出生後1年の間に抗菌薬に曝露された小児は、0~25歳時に湿疹を有するリスクが1.4倍高く、出生前の胎児期の曝露よりも湿疹を呈する頻度が高いことが明らかにされた。英国・Guy's and St Thomas' Hospital NHS財団トラストのT. Tsakok氏らがシステマティックレビューとメタ解析の結果、報告した。これまで先行研究の多くで、誕生後間もない時期に抗菌薬に曝露されると、湿疹を呈するリスクが高まることが示唆されていた。British Journal of Dermatology誌2013年11月号の掲載報告。
研究グループは、先行研究で示唆された、抗菌薬曝露と湿疹リスクの増大について、胎児期の曝露または生後12ヵ月間での曝露について調べることを目的に、本検討を行った。
レビューは、両期間の曝露が、0~25歳の小児期~若年成人期にもたらす影響について評価していた観察研究を対象に行った。
主な結果は以下のとおり。
・検索にて選定した20試験について、抗菌薬の出生前および出生後曝露と、湿疹発生との関連を調べた。
・出生後の抗菌薬治療と湿疹発生との関連を評価していた試験は17件あった。それらのプールオッズ比(OR)は、1.41(95%信頼区間[CI]:1.30~1.53)であった。
・追跡調査にて検討していた10試験のプールORは、1.40(95%CI:1.19~1.64)であった。

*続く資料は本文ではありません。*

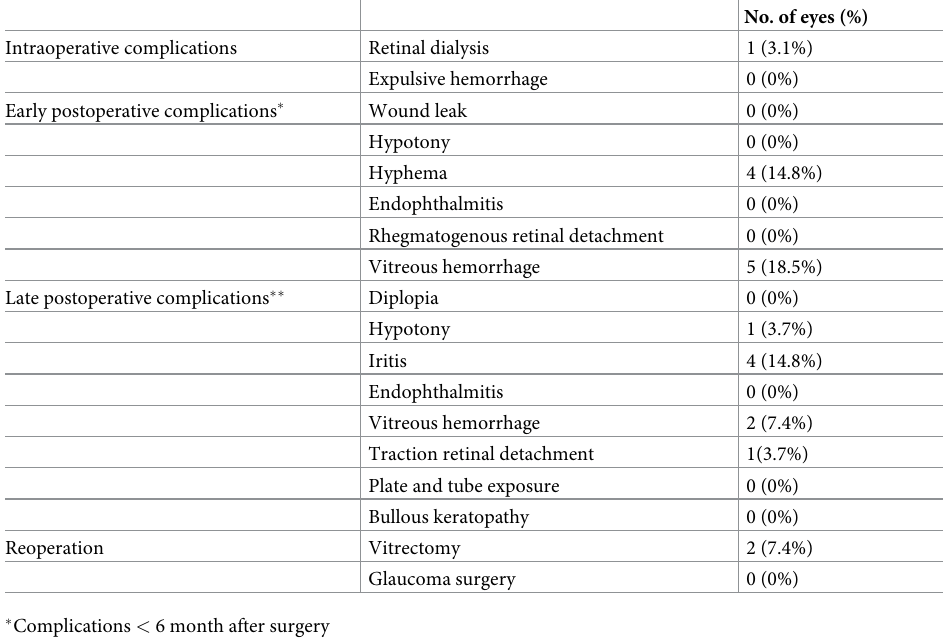
Table 3. Intraoperative complications, postoperative complications, and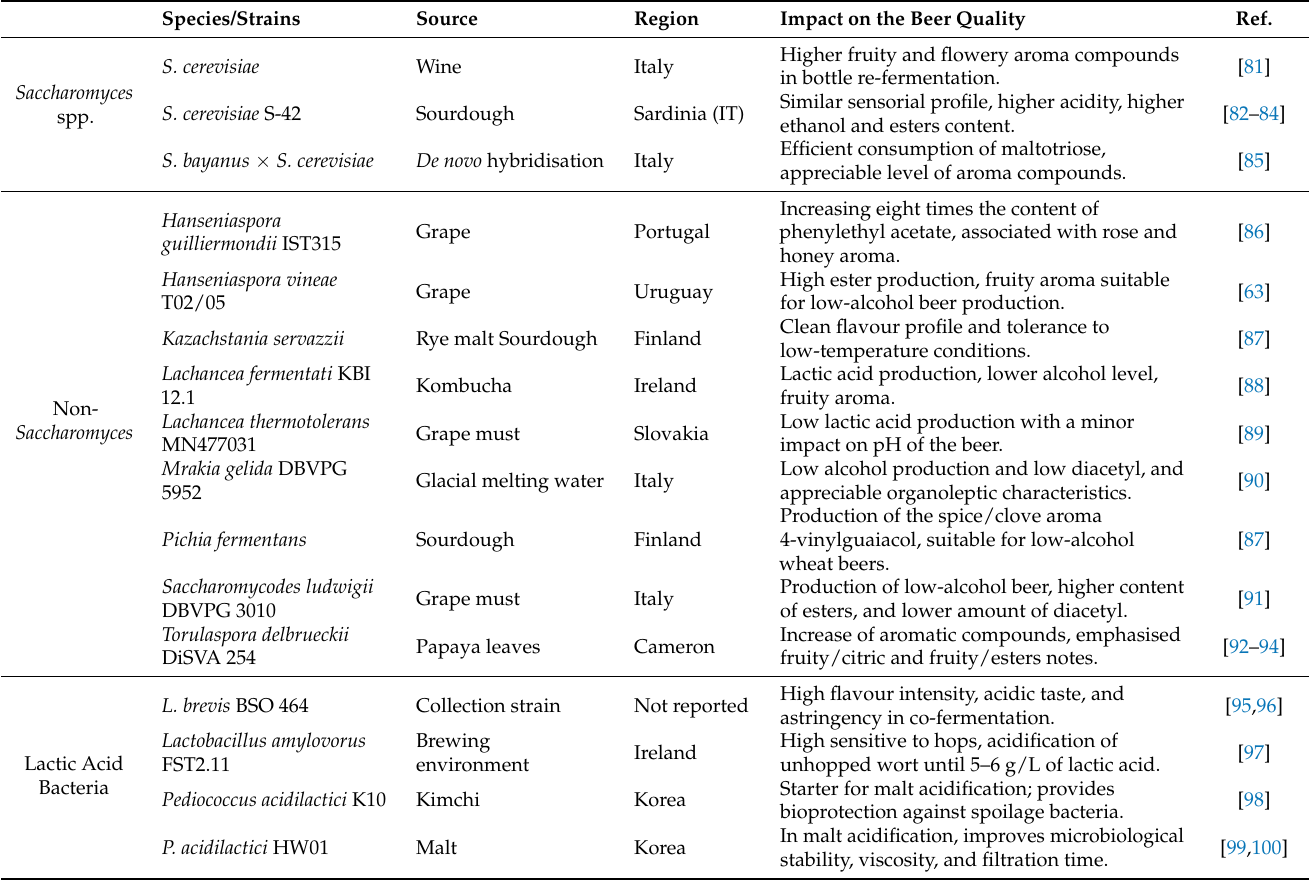
Table 3. Species, strains, origin, and impact of microbes recently investigated for their brewing potential. Species/Strains Source Region Impact on the Beer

それに対して、断面調査にて検討していた7件のプールORは、1.43(同:1.36~1.51)であった。
・出生後の曝露には、有意な用量反応関係が認められた。
・出生後1年の間に抗菌薬投与を受けるたびに、湿疹リスクは7%上昇することが示された(プールOR:1.07、95%CI:1.02~1.11)。
・出産前の抗菌薬曝露と湿疹発生との関連を評価していた試験は4件で、プールORは1.30(95%CI:0.86~1.95)であった。
・上記の結果を踏まえて著者は、「抗菌薬の曝露が、出生前ではなく出生後の1年間にあるほうが、湿疹を有する小児の頻度は高いと結論する」とまとめている。